グワには兵兵団(つわものへいだん)の岡山歩兵聯隊第三大隊(畑大隊長)が警備に就いており、その部隊に補給をしていた。片道歩いて五日ぐらいの山また山の中の道、雑木が茂る細い道を、馬の背中に荷物を乗せて運んでいた。
その間、民家は無く、毎日野宿で山の中にごろ寝をしていたが幸い乾期であった。その頃、現地人から、このあたりに虎がいることを聞いてはいた。
しかし、我々は多勢でいるから心強いし、虎がおれば射ち殺せばよいと思い安易に考え高を括(くく)っていた。夜もみんな平気で無防備のまま露営しごろ寝をしていた。

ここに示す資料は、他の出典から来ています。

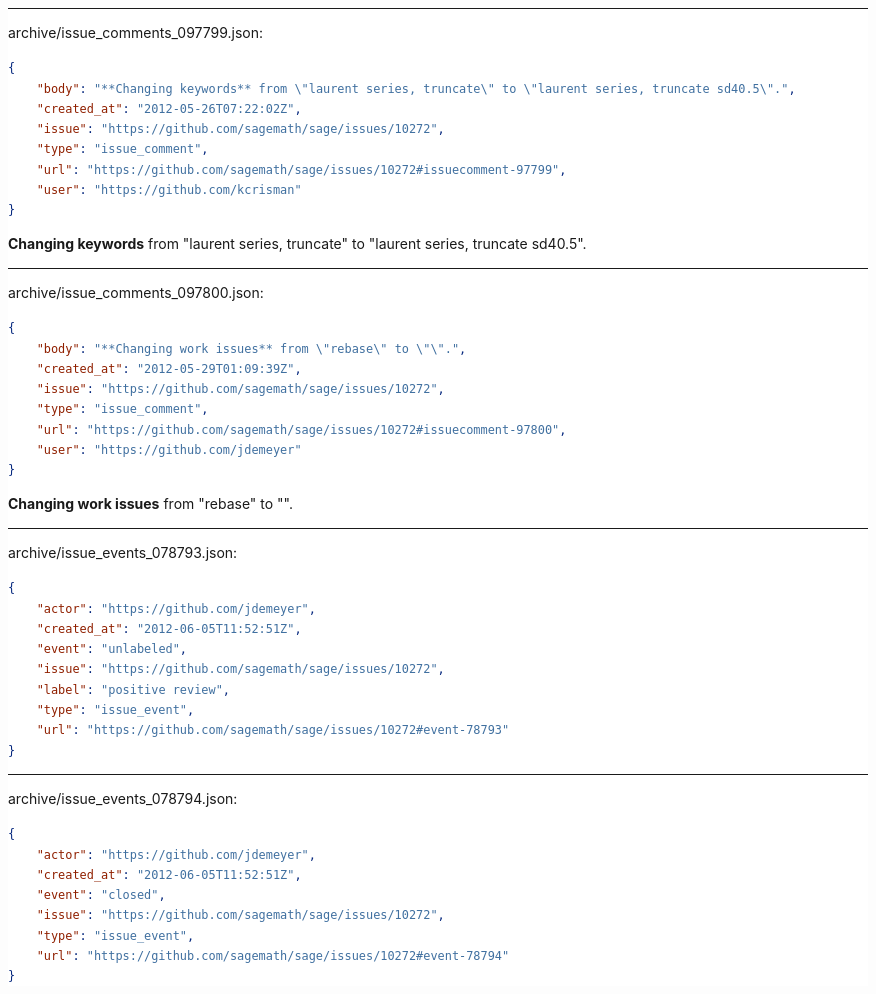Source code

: 

---

archive/issue_comments_097799.json:
```json
{
    "body": "**Changing keywords** from \"laurent series, truncate\" to \"laurent series, truncate sd40.5\".",
    "created_at": "2012-05-26T07:22:02Z",
    "issue": "https://github.com/sagemath/sage/issues/10272",
    "type": "issue_comment",
    "url": "https://github.com/sagemath/sage/issues/10272#issuecomment-97799",
    "user": "https://github.com/kcrisman"
}
```

**Changing keywords** from "laurent series, truncate" to "laurent series, truncate sd40.5".



---

archive/issue_comments_097800.json:
```json
{
    "body": "**Changing work issues** from \"rebase\" to \"\".",
    "created_at": "2012-05-29T01:09:39Z",
    "issue": "https://github.com/sagemath/sage/issues/10272",
    "type": "issue_comment",
    "url": "https://github.com/sagemath/sage/issues/10272#issuecomment-97800",
    "user": "https://github.com/jdemeyer"
}
```

**Changing work issues** from "rebase" to "".



---

archive/issue_events_078793.json:
```json
{
    "actor": "https://github.com/jdemeyer",
    "created_at": "2012-06-05T11:52:51Z",
    "event": "unlabeled",
    "issue": "https://github.com/sagemath/sage/issues/10272",
    "label": "positive review",
    "type": "issue_event",
    "url": "https://github.com/sagemath/sage/issues/10272#event-78793"
}
```



---

archive/issue_events_078794.json:
```json
{
    "actor": "https://github.com/jdemeyer",
    "created_at": "2012-06-05T11:52:51Z",
    "event": "closed",
    "issue": "https://github.com/sagemath/sage/issues/10272",
    "type": "issue_event",
    "url": "https://github.com/sagemath/sage/issues/10272#event-78794"
}
```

そのうち、虎が出てくることが分かり虎を獲ろうということになった。虎が通る道と思えるあたりで真夜中に大火を燃やして待っていた。虎は火を嫌うということで、火を焚(た)きそれを十人ぐらいで囲み、みんな外側を向いて、虎が来るのを警戒しつつ虎を獲ろうと銃を持ち弾を込めて待っていた。でも暴発しては危険なので安全装置のみはセットしていた。
「虎の肉はうまいだろうか。皮はどうするか?」等と捕らぬ狸ならぬ、虎の毛皮の胸算用をした。
「虎は死して皮を残すというぐらい、貴重で高価なものと聞くが、どうするか?」等という話の最中に、誰かがたばこの火をつけようと火の方に向いてしゃがみ込み、背中を外側にした。
虎は人間の隙を狙っていたのだろう。瞬間、その兵隊めがけて闇の中から突進してきた。
すぐ隣にいた兵隊がとっさに銃を突き出し構えた。勢いよく駆けてきた虎は急に止まったかと思う間もなく反転して、もと来た方向に駆け出して逃げた。突風のような一瞬の出来事であった。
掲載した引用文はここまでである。